What: "The Huawei Fellowship Programme supports the development of talented Ph.D. students to solve the most challenging problems in their disciplines and make innovative breakthroughs in computing technologies." (Source: Huawei flyer)

Jul 2018

HPC Programming Challenge Winner (MPI and CPU categories)

From: the International HPC Summer School.

What: award given to the author of the fastest MPI-code and fastest CPU-code in the HPC programming challenge; a week-long competition where contestants are provided with a source code to optimise.

Sep 2017

Selected to Attend the Heidelberg Laureate Forum

From: the Heidelberg Laureate Forum Foundation.

What: the HLF is a week-long program in Germany where 100 young researchers in computing science selected world-wide meet numerous holders of Abel Prize, ACM A.M. Turing Award, ACM Prize, Fields Medal and Nevanlinna Prize.

Oct 2016

Engineering and Physical Sciences Research Council Scholarship

From: the Engineering and Physical Sciences Research Council of the United Kingdom.
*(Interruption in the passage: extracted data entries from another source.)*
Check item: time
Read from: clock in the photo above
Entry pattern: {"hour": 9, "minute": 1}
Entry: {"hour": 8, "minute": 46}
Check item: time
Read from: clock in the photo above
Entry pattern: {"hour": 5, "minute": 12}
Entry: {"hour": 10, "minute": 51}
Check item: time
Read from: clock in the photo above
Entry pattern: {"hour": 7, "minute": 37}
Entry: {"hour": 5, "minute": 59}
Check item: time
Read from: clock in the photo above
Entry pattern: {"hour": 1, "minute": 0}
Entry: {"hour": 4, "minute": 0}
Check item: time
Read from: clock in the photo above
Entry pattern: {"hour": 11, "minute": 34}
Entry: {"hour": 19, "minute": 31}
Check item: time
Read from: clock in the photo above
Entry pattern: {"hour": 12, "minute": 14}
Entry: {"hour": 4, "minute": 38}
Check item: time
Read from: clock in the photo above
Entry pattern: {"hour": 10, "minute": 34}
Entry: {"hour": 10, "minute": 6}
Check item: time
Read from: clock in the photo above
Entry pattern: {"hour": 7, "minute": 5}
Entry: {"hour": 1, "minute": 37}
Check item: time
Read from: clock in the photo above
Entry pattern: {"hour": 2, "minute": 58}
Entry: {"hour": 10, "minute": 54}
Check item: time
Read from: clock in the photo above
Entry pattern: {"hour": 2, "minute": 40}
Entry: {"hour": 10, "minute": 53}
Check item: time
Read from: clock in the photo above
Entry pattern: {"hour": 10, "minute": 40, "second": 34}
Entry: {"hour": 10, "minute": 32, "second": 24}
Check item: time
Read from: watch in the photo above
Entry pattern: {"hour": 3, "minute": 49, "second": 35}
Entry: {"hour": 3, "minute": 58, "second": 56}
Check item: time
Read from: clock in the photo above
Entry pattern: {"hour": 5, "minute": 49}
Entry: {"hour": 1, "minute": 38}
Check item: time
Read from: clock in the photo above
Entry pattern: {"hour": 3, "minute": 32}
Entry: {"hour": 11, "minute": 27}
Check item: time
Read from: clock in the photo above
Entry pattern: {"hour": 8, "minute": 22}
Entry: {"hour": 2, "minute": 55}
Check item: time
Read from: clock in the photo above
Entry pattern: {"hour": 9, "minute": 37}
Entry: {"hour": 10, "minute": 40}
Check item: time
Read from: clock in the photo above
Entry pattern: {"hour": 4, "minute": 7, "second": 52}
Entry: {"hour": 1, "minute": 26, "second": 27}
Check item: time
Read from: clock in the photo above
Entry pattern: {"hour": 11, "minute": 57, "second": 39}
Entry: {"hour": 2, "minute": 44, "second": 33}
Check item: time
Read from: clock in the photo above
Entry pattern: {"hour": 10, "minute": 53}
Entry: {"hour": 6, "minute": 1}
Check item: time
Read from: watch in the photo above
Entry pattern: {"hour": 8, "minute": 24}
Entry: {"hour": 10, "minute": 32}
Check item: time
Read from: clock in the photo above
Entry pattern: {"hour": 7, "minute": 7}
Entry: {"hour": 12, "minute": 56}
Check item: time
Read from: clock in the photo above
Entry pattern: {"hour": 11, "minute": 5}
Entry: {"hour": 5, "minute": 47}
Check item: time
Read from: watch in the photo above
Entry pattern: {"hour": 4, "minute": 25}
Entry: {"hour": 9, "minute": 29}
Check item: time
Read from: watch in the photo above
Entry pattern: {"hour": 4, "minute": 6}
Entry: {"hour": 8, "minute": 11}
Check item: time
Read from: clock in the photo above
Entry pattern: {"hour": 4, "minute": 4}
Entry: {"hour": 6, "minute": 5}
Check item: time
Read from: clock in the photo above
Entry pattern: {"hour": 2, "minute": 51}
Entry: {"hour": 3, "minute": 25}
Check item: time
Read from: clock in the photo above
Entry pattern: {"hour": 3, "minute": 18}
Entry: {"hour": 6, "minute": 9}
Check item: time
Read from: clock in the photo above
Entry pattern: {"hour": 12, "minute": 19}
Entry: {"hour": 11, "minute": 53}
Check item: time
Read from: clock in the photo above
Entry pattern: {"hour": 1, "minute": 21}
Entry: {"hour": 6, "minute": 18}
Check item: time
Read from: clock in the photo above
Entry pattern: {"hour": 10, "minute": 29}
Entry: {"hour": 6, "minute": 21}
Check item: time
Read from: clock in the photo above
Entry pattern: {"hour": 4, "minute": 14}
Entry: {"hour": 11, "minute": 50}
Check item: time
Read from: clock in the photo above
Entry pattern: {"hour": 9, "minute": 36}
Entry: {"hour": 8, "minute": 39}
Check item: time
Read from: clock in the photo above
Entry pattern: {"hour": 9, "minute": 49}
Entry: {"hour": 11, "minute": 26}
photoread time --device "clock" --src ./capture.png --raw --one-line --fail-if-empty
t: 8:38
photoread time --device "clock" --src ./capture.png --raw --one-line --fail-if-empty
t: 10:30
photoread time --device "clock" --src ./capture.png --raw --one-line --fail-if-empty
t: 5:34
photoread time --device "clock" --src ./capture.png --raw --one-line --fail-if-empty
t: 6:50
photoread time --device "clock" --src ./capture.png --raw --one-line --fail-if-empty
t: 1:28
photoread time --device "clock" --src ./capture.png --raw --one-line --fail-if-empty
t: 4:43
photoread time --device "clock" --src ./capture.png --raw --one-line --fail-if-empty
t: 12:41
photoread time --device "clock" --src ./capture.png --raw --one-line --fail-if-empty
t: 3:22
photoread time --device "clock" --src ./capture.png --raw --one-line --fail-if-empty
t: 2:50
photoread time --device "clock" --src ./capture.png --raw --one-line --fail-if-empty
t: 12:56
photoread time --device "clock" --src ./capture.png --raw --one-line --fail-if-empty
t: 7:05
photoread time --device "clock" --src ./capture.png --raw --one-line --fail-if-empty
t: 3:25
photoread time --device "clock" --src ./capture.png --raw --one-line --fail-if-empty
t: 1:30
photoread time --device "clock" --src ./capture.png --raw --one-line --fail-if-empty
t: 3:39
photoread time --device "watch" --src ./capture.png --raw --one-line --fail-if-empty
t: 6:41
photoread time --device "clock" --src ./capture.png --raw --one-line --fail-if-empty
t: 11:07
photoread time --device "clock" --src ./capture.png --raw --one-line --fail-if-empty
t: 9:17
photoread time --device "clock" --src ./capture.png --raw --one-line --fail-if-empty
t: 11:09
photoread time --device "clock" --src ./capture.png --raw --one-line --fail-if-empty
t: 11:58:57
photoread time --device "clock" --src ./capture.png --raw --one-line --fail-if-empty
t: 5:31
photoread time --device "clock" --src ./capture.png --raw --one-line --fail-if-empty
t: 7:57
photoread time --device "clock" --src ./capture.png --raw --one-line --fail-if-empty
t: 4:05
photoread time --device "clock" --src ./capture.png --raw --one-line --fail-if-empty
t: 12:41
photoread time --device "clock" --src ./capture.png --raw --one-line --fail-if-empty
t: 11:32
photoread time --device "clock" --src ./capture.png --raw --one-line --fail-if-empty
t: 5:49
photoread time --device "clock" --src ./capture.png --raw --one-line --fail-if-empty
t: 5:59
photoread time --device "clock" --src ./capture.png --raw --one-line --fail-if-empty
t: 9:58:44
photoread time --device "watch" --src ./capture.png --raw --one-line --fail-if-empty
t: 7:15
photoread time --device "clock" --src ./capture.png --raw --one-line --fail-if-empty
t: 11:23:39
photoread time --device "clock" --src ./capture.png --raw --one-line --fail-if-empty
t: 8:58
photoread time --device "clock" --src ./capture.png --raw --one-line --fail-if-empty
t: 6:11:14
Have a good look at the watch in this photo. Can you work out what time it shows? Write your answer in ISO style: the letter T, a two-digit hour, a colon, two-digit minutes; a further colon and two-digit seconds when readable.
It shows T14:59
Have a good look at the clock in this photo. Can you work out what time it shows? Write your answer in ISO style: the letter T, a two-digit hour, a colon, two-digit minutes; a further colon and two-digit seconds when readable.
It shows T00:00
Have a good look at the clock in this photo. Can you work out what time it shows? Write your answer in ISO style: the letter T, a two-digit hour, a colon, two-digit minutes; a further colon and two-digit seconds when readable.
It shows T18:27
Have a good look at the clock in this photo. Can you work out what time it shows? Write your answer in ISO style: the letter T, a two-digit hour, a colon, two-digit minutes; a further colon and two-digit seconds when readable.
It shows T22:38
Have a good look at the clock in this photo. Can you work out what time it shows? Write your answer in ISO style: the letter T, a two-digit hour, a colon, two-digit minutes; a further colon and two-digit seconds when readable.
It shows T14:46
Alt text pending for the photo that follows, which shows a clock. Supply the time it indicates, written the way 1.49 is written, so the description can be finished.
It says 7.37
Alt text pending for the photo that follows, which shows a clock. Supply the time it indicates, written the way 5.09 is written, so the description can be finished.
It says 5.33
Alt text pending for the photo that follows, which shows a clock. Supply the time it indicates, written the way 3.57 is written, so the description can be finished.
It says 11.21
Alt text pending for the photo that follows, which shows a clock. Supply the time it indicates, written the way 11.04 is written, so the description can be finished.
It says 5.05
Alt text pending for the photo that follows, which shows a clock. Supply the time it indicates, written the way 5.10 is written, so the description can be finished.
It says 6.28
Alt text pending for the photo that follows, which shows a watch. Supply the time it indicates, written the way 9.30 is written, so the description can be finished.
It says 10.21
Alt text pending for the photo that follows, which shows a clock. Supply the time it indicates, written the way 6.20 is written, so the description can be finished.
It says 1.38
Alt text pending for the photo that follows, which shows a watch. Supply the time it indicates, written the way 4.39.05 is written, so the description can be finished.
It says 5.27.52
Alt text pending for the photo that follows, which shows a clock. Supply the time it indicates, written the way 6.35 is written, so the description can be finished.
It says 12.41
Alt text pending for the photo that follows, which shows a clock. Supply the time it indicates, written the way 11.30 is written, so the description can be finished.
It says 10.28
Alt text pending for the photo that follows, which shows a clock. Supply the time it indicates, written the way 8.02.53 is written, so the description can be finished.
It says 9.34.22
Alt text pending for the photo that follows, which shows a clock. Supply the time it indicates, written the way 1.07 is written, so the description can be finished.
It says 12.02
What: a scholarship awarded solely on academic merit which waives the tuition fees, provides a stipend and a travel budget during the 4-year Centre for Doctoral Training in Pervasive Parallelism program.

Oct 2015

Hackathon winner

From: MakeItSocial & SkyScanner.

What: member of the team who won the hackathon organised by MakeItSocial & SkyScanner, by developing an application to facilitate bill sharing within flatmates.

Sep 2015

Highly Skilled Workforce Scholarship

From: The University of Edinburgh.

What: a scholarship awarded solely on academic merit which waives the tuition fees of the Master of Science in High Performance Computing with Data Science.

Jul 2015

University Class Medal Winner

From: Edinburgh Napier University.

What: a medal awarded for ranking #1 in a program of study.

Jun 2015

METERology Prize

From: METERology.

What: prize awarded for innovation in green ICT and overall performance in the Bachelor of Science with Honours in Computing Science.

Publications

Jul 2022

NVRAM as an Enabler to New Horizons in Graph Processing

Published in: Spring Nature Computer Science

Authors: Ludovic A. R. Capelli, Nick Brown, Jonathan M. Bull

Abstract: From the world wide web, to genomics, to traffic analysis, graphs are central to many scientific, engineering, and societal endeavours. Therefore an important question is what hardware technologies are most appropriate to invest in and use for processing graphs, whose sizes now frequently reach terabytes. Non-Volatile Random Access Memory (NVRAM) technology is an interesting candidate enabling organisations to extend the memory in their systems typically by an order of magnitude compared to Dynamic Read Access Memory (DRAM) alone. From a software perspective, it permits to store a much larger dataset within a single memory space and avoid the significant communication cost incurred when going off node. However, to obtain optimal performance one must consider carefully how best to integrate this technology with their code to cope with NVRAM esoteric properties such as asymmetric read/write performance or explicit coding for deeper memory hierarchies for instance. In this paper, we investigate the use of NVRAM in the context of shared memory graph processing via vertex-centric. We find that NVRAM enables the processing of exceptionally large graphs on a single node with good performance, price and power consumption. We also explore the techniques required to most appropriately exploit NVRAM for graph processing and, for the first time, demonstrate the ability to process a graph of 750 billion edges whilst staying within the memory of a single node. Whilst the vertex-centric graph processing methodology is our main focus, not least due to its popularity since introduced by Google over a decade ago, the lessons learnt in this paper apply more widely to graph processing in general.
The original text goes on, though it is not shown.